How to complete this task
Using the data below, output the first line and every line after it up to and including the line containing "coffee cup [205,453,252,527]", exactly as written and with nothing added.

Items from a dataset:
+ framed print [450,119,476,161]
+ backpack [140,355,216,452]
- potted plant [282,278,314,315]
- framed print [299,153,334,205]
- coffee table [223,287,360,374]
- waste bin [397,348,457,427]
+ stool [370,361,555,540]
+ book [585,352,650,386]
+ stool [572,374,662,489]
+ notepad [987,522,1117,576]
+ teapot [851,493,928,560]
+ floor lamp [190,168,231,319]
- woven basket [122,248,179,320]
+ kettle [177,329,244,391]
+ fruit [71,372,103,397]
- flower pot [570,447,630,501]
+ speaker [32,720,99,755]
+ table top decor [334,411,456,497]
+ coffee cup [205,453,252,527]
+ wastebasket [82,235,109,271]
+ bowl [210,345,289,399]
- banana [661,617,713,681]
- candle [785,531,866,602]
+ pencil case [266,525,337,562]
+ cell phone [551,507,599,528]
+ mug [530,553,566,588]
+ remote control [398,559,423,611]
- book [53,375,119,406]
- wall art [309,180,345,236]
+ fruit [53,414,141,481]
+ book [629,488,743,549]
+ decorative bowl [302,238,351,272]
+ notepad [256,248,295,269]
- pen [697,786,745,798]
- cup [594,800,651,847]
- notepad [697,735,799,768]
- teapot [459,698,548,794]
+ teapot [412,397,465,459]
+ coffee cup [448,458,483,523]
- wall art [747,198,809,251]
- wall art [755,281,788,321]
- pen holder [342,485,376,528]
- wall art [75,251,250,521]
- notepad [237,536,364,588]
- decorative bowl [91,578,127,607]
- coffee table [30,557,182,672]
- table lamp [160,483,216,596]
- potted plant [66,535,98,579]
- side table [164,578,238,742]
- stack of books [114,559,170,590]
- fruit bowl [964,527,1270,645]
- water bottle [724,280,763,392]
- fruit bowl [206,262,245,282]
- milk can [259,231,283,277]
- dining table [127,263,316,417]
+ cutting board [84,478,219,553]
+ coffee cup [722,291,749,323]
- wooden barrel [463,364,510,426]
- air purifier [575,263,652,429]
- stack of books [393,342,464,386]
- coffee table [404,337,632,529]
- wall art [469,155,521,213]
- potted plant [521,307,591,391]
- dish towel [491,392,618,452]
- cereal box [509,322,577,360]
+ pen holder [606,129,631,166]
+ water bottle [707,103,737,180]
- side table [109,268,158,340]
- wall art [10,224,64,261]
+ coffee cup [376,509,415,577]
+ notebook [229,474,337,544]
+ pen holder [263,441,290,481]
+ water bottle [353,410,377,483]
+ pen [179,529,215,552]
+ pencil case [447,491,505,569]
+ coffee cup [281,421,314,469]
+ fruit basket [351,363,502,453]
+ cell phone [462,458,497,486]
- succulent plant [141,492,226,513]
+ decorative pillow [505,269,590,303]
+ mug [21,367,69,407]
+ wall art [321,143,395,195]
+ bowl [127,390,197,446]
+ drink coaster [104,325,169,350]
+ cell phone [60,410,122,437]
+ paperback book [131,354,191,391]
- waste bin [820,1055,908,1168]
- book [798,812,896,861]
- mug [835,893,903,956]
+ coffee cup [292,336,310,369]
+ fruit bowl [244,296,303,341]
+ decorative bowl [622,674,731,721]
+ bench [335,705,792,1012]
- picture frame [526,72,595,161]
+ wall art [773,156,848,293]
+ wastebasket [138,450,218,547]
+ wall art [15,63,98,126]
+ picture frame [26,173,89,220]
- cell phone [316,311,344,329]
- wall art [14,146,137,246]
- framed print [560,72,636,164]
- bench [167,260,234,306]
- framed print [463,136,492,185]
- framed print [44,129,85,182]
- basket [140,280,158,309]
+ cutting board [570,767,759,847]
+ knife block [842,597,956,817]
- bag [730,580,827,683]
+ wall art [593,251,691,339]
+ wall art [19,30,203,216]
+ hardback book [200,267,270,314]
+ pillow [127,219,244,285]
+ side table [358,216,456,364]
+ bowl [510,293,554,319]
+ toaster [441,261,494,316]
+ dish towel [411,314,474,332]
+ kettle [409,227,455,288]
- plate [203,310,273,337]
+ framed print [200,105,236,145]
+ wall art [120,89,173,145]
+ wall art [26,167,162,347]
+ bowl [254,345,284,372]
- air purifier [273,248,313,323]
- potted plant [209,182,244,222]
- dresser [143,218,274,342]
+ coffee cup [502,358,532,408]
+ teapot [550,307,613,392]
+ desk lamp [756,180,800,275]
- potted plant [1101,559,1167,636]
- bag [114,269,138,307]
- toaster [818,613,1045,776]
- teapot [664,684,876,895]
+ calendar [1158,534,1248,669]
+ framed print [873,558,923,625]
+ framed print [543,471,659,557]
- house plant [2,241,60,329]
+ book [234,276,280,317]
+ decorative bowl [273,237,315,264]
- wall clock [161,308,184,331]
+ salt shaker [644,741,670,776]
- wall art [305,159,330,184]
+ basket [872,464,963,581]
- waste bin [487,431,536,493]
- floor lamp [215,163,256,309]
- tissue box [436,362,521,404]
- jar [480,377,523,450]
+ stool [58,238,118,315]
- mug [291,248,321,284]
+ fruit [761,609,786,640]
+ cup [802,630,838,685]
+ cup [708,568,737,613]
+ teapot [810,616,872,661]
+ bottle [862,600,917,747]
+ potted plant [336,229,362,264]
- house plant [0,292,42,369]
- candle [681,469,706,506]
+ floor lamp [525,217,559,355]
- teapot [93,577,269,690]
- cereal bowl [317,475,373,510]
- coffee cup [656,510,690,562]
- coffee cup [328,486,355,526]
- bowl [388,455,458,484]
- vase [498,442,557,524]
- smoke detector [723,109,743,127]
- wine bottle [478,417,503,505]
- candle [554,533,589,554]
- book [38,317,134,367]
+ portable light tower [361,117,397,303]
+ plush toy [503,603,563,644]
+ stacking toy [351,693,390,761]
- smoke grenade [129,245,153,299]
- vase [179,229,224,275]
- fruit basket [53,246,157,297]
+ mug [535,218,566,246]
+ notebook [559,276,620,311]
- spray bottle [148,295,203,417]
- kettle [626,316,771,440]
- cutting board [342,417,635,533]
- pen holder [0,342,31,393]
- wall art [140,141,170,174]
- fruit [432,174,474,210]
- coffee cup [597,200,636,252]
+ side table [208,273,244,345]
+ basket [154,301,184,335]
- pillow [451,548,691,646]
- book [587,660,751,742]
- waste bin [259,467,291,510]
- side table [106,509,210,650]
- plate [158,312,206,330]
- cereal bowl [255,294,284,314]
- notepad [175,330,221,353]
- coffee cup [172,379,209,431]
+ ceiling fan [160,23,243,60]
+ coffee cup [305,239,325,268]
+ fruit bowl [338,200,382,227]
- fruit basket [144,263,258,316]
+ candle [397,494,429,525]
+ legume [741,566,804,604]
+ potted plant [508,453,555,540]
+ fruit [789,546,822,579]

Problem solution
+ framed print [450,119,476,161]
+ backpack [140,355,216,452]
- potted plant [282,278,314,315]
- framed print [299,153,334,205]
- coffee table [223,287,360,374]
- waste bin [397,348,457,427]
+ stool [370,361,555,540]
+ book [585,352,650,386]
+ stool [572,374,662,489]
+ notepad [987,522,1117,576]
+ teapot [851,493,928,560]
+ floor lamp [190,168,231,319]
- woven basket [122,248,179,320]
+ kettle [177,329,244,391]
+ fruit [71,372,103,397]
- flower pot [570,447,630,501]
+ speaker [32,720,99,755]
+ table top decor [334,411,456,497]
+ coffee cup [205,453,252,527]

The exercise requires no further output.